*** EXERCISE MATERIAL ***

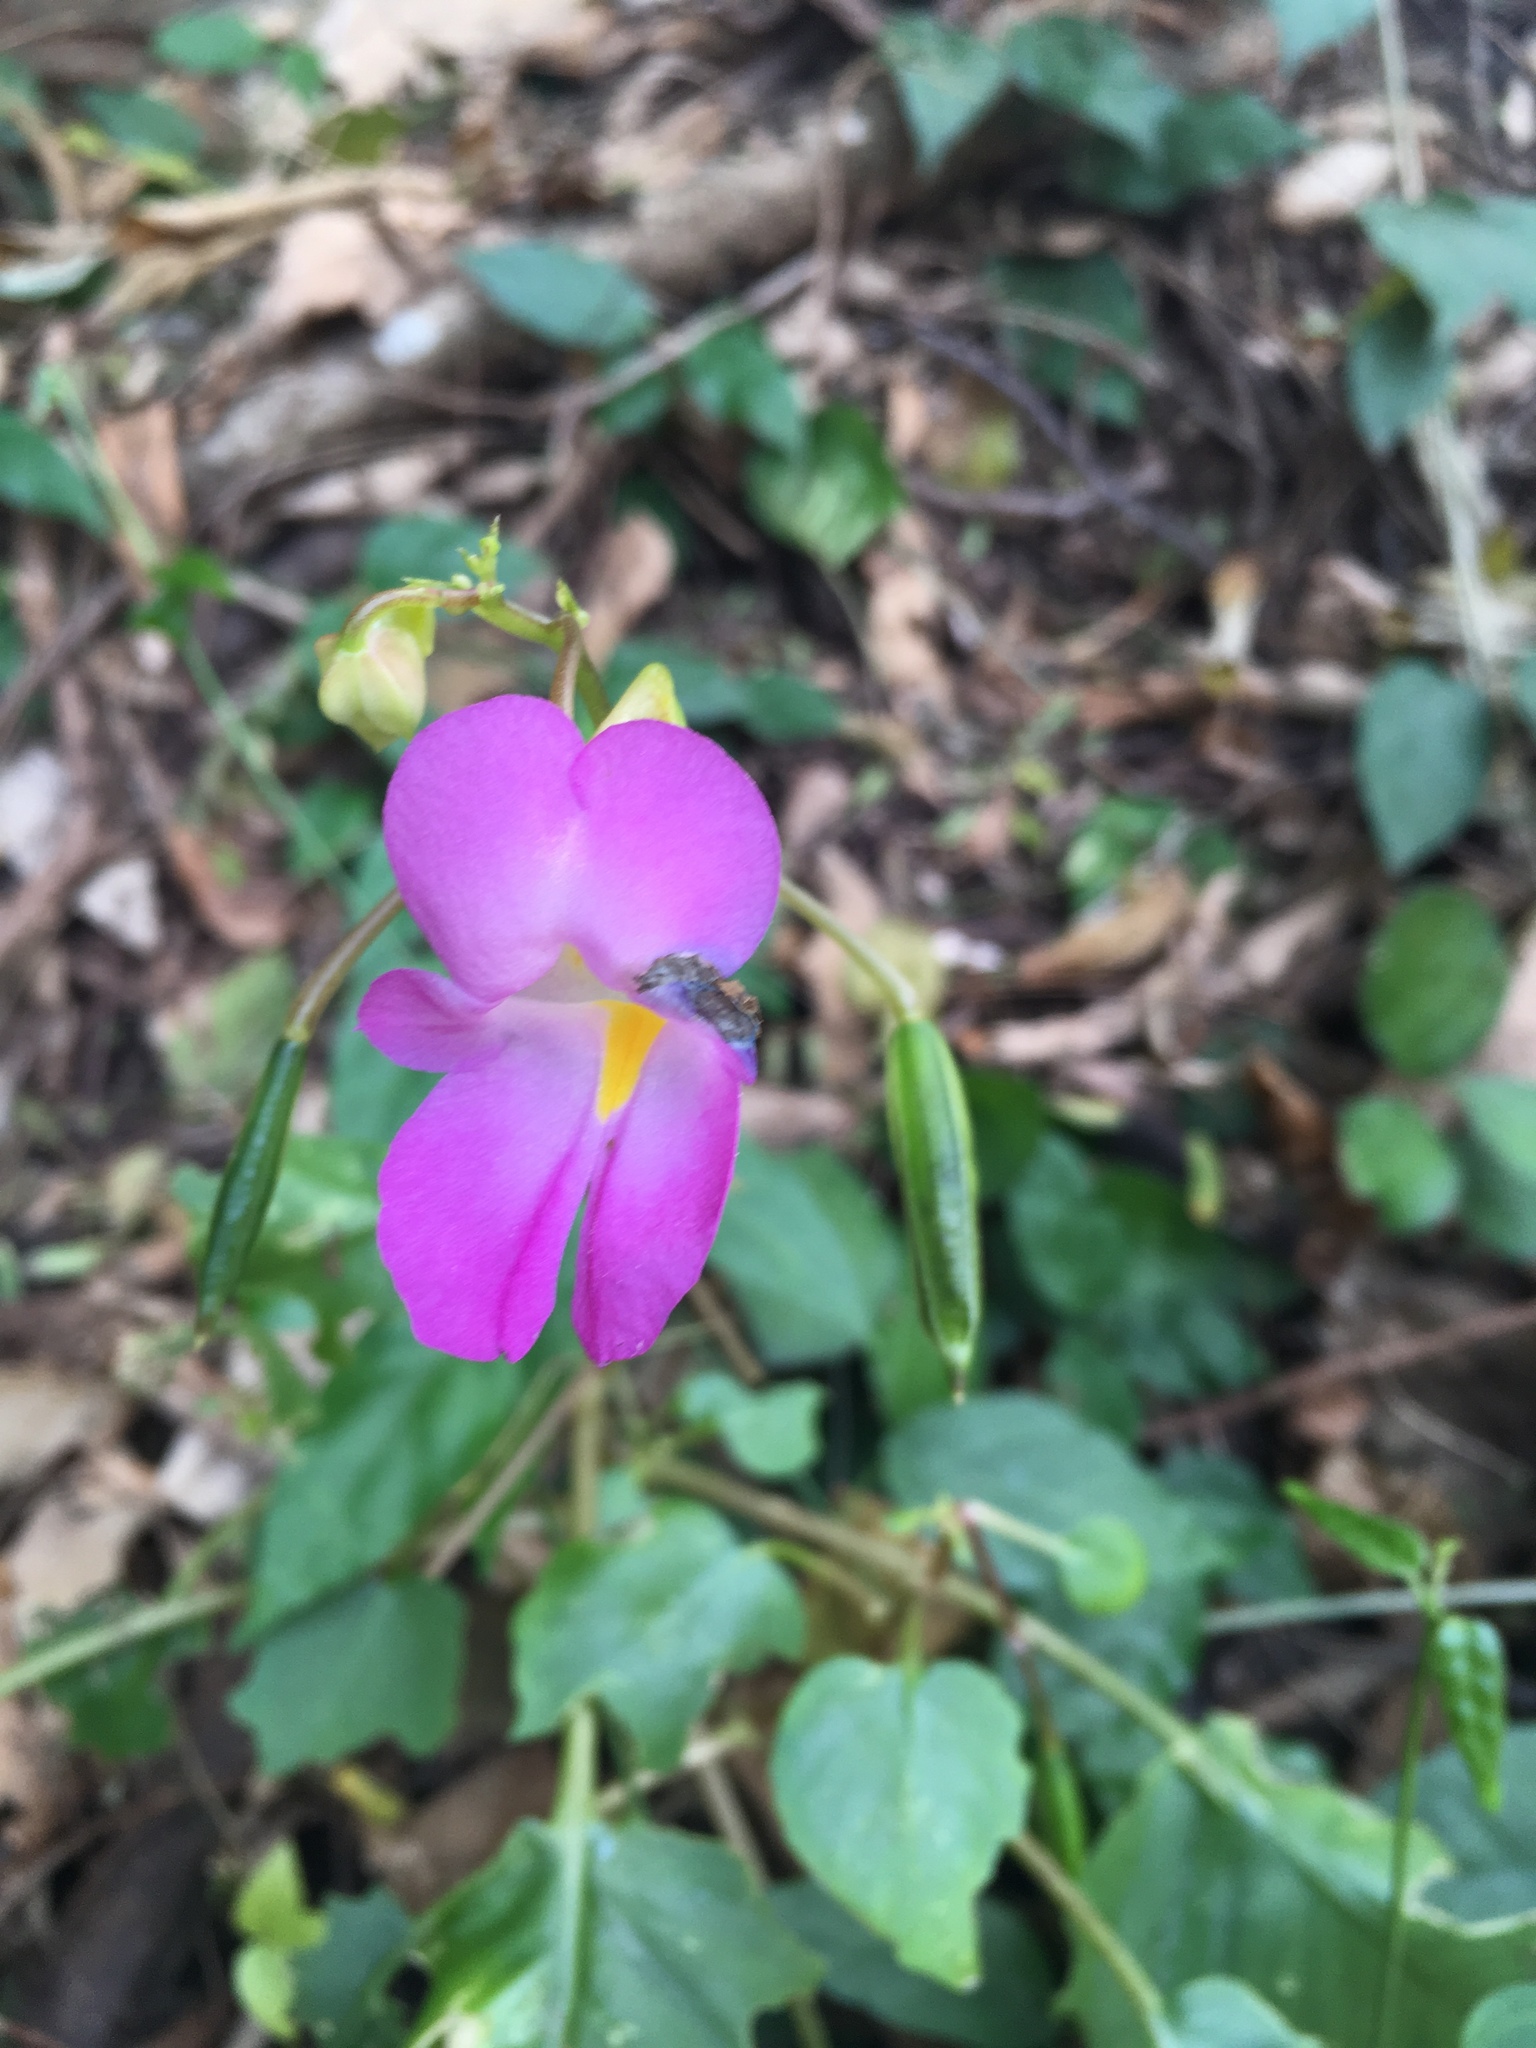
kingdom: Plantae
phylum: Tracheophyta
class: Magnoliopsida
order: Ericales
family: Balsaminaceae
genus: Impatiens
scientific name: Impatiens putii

***

• _INSTRUCTION_:
Copy out every naming line from the data above word for word, leaving out the pictures.

• _ANSWER TO THIS TASK_:
kingdom: Plantae
phylum: Tracheophyta
class: Magnoliopsida
order: Ericales
family: Balsaminaceae
genus: Impatiens
scientific name: Impatiens putii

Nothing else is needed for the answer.